Öffentlicher Dienst: Zwangsurlaub ist nicht die Lösung im Lockdown

„Es kann nicht die Lösung sein, öffentlich Bedienstete – wie Hilfspersonal der Schulen und Schulwarte – in den Urlaub zu schicken, sobald es einen Lockdown gibt“. Dies betont die Generalsekretärin der Fachgewerkschaft Angelika Hofer.

Der öffentliche Arbeitgeber hat es nicht geschafft, sich mit den Sozialpartner zusammen zu setzen, um gemeinsam die Arbeitszeit der Bediensteten während der Zeit des erneuten Lockdowns zu besprechen.
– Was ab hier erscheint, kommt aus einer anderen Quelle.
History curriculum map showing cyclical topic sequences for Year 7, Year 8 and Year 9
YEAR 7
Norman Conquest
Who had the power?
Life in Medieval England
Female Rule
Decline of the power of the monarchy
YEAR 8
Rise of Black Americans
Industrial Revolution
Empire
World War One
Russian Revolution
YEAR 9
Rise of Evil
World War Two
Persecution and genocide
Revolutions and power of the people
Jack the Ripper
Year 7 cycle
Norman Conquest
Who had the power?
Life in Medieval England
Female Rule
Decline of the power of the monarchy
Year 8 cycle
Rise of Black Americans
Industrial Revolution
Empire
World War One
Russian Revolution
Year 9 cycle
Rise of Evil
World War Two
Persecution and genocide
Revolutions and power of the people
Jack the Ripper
Es geht dabei um die öffentlich Bediensteten, welche nicht in Smartworking arbeiten und welche nicht essentielle und unaufschiebbare Dienste leisten müssen.
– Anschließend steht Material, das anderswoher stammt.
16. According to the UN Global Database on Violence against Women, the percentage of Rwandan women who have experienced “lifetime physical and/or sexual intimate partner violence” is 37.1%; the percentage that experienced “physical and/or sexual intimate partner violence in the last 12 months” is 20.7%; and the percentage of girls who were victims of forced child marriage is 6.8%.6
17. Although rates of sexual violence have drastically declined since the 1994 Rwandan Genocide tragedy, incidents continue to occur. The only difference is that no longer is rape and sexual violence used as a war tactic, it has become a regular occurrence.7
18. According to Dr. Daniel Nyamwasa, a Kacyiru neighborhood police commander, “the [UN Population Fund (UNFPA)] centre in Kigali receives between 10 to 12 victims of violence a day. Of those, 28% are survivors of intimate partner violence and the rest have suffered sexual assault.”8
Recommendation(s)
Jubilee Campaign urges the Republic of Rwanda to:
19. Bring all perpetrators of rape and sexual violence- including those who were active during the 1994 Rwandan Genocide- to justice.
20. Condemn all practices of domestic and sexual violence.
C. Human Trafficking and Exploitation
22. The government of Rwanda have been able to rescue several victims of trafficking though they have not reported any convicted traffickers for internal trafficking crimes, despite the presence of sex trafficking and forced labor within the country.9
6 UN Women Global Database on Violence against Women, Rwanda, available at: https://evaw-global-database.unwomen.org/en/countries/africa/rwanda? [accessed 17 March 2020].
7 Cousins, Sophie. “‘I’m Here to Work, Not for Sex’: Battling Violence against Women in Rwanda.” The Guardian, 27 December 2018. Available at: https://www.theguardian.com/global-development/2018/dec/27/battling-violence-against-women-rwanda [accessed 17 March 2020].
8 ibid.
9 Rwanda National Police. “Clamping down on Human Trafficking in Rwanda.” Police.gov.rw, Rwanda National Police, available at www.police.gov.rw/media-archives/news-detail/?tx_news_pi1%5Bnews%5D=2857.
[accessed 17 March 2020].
Laut ÖD/FP muss eine einheitliche Handhabe bezüglich der Arbeitszeit vereinbart werden für die verordnete Abwesenheit des Personals am Arbeitsplatz, wie für das Hilfspersonal der Schulen, Schulwarte, für das Personal von Krankenhausabteilungen, welche geschlossen bzw. wo die Leistungen aufs Minimun reduziert worden sind.
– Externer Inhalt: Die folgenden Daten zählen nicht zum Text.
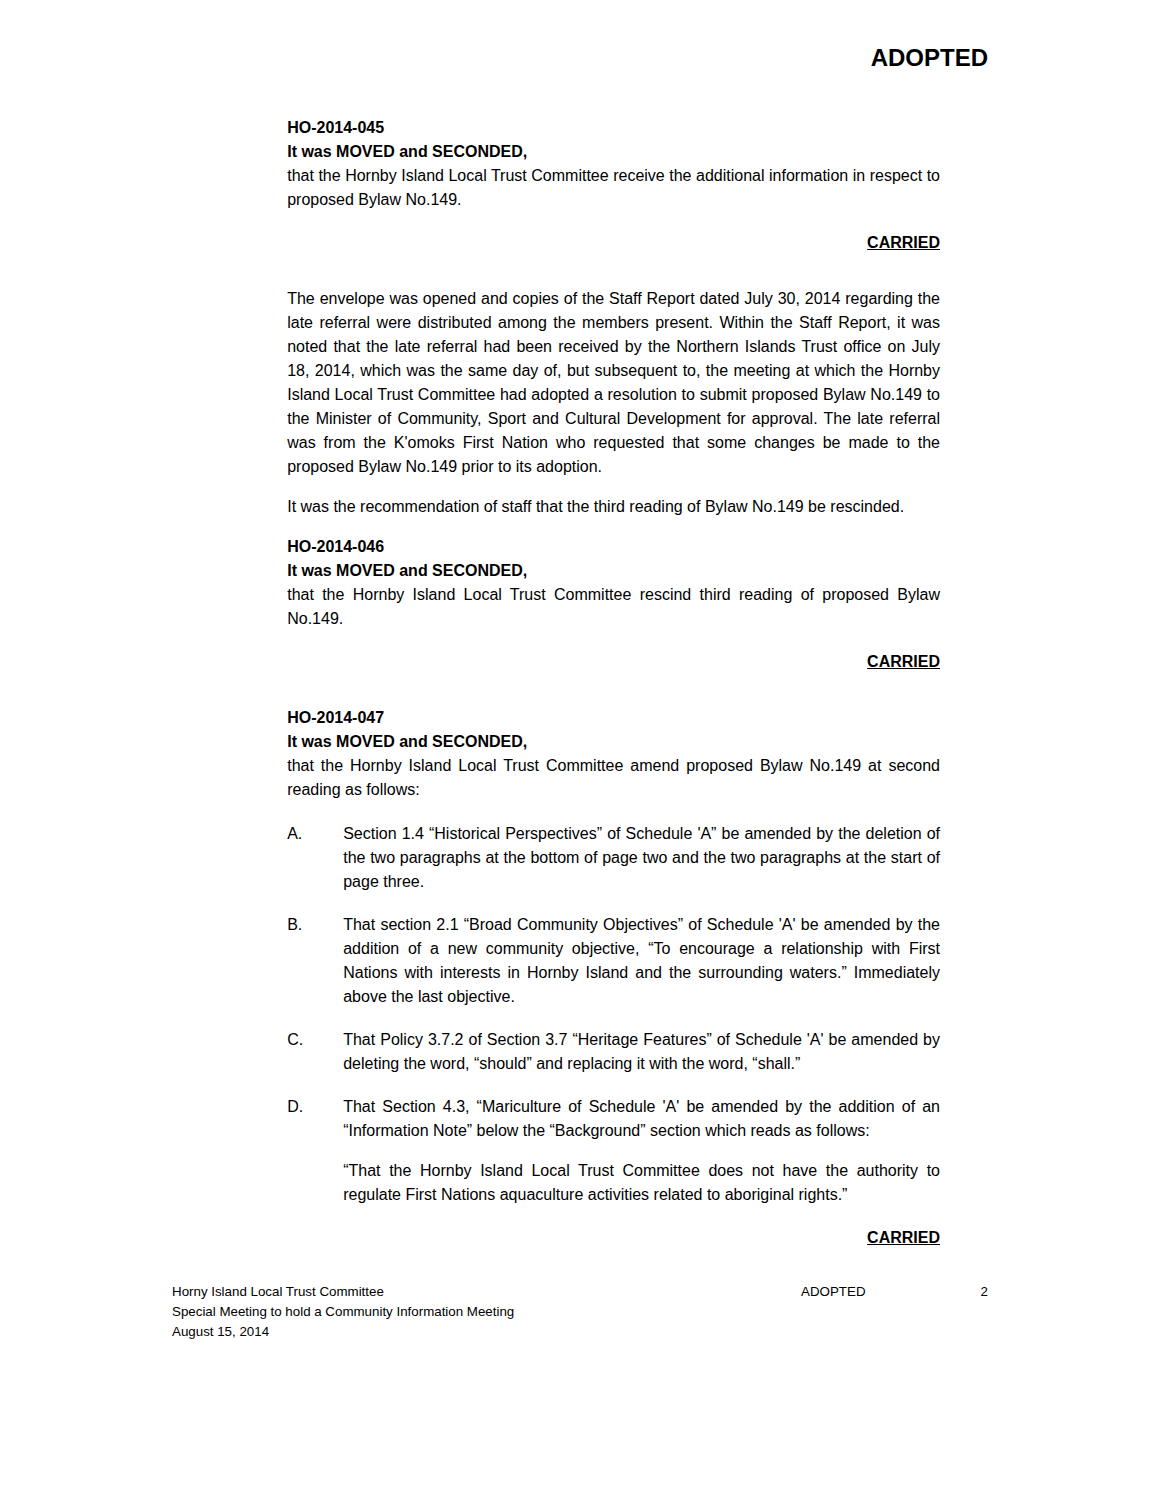ADOPTED
HO-2014-045
It was MOVED and SECONDED,
that the Hornby Island Local Trust Committee receive the additional information in respect to proposed Bylaw No.149.
CARRIED
The envelope was opened and copies of the Staff Report dated July 30, 2014 regarding the late referral were distributed among the members present. Within the Staff Report, it was noted that the late referral had been received by the Northern Islands Trust office on July 18, 2014, which was the same day of, but subsequent to, the meeting at which the Hornby Island Local Trust Committee had adopted a resolution to submit proposed Bylaw No.149 to the Minister of Community, Sport and Cultural Development for approval. The late referral was from the K'omoks First Nation who requested that some changes be made to the proposed Bylaw No.149 prior to its adoption.
It was the recommendation of staff that the third reading of Bylaw No.149 be rescinded.
HO-2014-046
It was MOVED and SECONDED,
that the Hornby Island Local Trust Committee rescind third reading of proposed Bylaw No.149.
CARRIED
HO-2014-047
It was MOVED and SECONDED,
that the Hornby Island Local Trust Committee amend proposed Bylaw No.149 at second reading as follows:
A. Section 1.4 “Historical Perspectives” of Schedule 'A” be amended by the deletion of the two paragraphs at the bottom of page two and the two paragraphs at the start of page three.
B. That section 2.1 “Broad Community Objectives” of Schedule 'A' be amended by the addition of a new community objective, “To encourage a relationship with First Nations with interests in Hornby Island and the surrounding waters.” Immediately above the last objective.
C. That Policy 3.7.2 of Section 3.7 “Heritage Features” of Schedule 'A' be amended by deleting the word, “should” and replacing it with the word, “shall.”
D. That Section 4.3, “Mariculture of Schedule 'A' be amended by the addition of an “Information Note” below the “Background” section which reads as follows:
“That the Hornby Island Local Trust Committee does not have the authority to regulate First Nations aquaculture activities related to aboriginal rights.”
CARRIED
| Horny Island Local Trust Committee Special Meeting to hold a Community Information Meeting August 15, 2014 | ADOPTED | 2 |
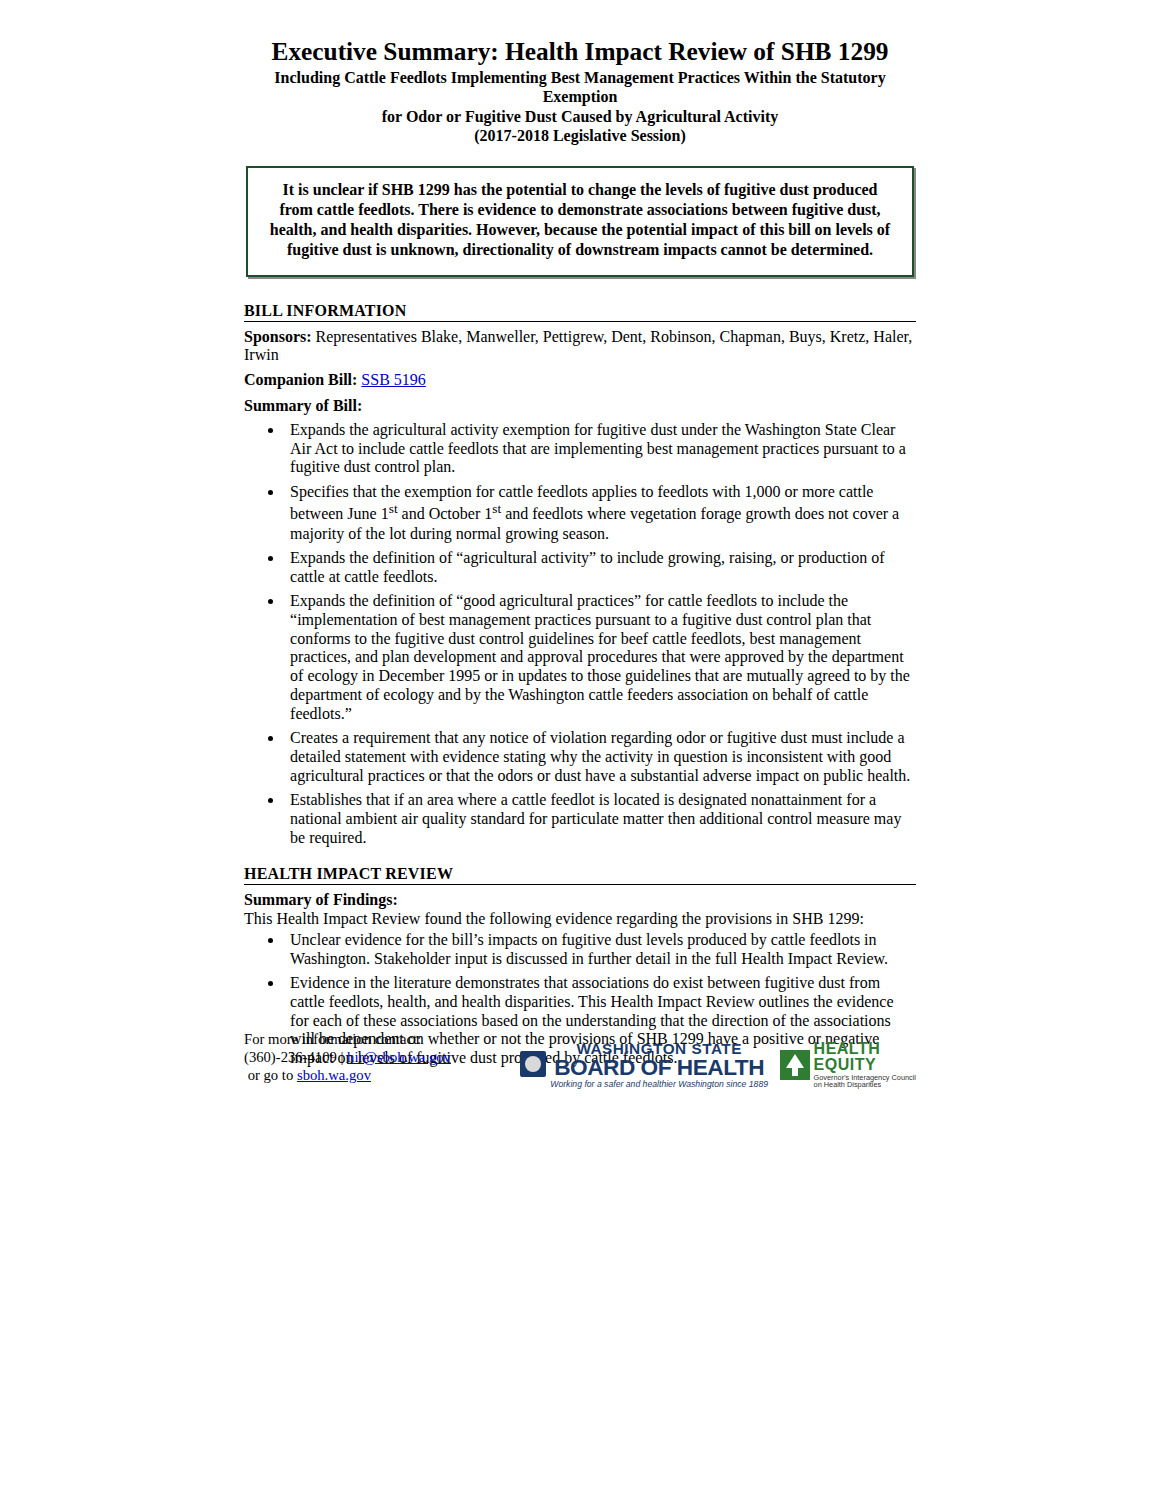Executive Summary: Health Impact Review of SHB 1299
Including Cattle Feedlots Implementing Best Management Practices Within the Statutory Exemption
for Odor or Fugitive Dust Caused by Agricultural Activity
(2017-2018 Legislative Session)
It is unclear if SHB 1299 has the potential to change the levels of fugitive dust produced from cattle feedlots. There is evidence to demonstrate associations between fugitive dust, health, and health disparities. However, because the potential impact of this bill on levels of fugitive dust is unknown, directionality of downstream impacts cannot be determined.
BILL INFORMATION
Sponsors: Representatives Blake, Manweller, Pettigrew, Dent, Robinson, Chapman, Buys, Kretz, Haler, Irwin
Companion Bill: SSB 5196
Summary of Bill:
Expands the agricultural activity exemption for fugitive dust under the Washington State Clear Air Act to include cattle feedlots that are implementing best management practices pursuant to a fugitive dust control plan.
Specifies that the exemption for cattle feedlots applies to feedlots with 1,000 or more cattle between June 1st and October 1st and feedlots where vegetation forage growth does not cover a majority of the lot during normal growing season.
Expands the definition of “agricultural activity” to include growing, raising, or production of cattle at cattle feedlots.
Expands the definition of “good agricultural practices” for cattle feedlots to include the “implementation of best management practices pursuant to a fugitive dust control plan that conforms to the fugitive dust control guidelines for beef cattle feedlots, best management practices, and plan development and approval procedures that were approved by the department of ecology in December 1995 or in updates to those guidelines that are mutually agreed to by the department of ecology and by the Washington cattle feeders association on behalf of cattle feedlots.”
Creates a requirement that any notice of violation regarding odor or fugitive dust must include a detailed statement with evidence stating why the activity in question is inconsistent with good agricultural practices or that the odors or dust have a substantial adverse impact on public health.
Establishes that if an area where a cattle feedlot is located is designated nonattainment for a national ambient air quality standard for particulate matter then additional control measure may be required.
HEALTH IMPACT REVIEW
Summary of Findings:
This Health Impact Review found the following evidence regarding the provisions in SHB 1299:
Unclear evidence for the bill’s impacts on fugitive dust levels produced by cattle feedlots in Washington. Stakeholder input is discussed in further detail in the full Health Impact Review.
Evidence in the literature demonstrates that associations do exist between fugitive dust from cattle feedlots, health, and health disparities. This Health Impact Review outlines the evidence for each of these associations based on the understanding that the direction of the associations will be dependent on whether or not the provisions of SHB 1299 have a positive or negative impact on levels of fugitive dust produced by cattle feedlots.
For more information contact:
(360)-236-4109 | hir@sboh.wa.gov
or go to sboh.wa.gov
WASHINGTON STATE
BOARD OF HEALTH
Working for a safer and healthier Washington since 1889
HEALTH
EQUITY
Governor's Interagency Council
on Health Disparities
„Es kann nicht sein, dass Bedienstete unkontrolliert in Urlaub geschickt werden, ohne welchen zur Verfügung zu haben, dass Bedienstete Minusstunden anhäufen müssen, ohne klare Handhabe“, betont Hofer.

Die Arbeitszeit und die damit zusammenhängenden Maßnahmen sind kollektivvertragliche Bestimmungen und müssen mit den Sozialpartnern verhandelt werden. „Für uns absolut unverständlich ist das Stillschweigen, welches von der Generaldirektion ausgeht. Trotz schriftlicher Anfragen haben wir als Fachgewerkschaft Öffentlicher Dienst im AGB/CGIL keine Rückantworten erhalten. Anscheinend wird es nicht als notwendig erachtet, personalrelevante Themen mit den Sozialpartner zu besprechen“, sagt die Generalsekretärin in eine Aussendung abschließend.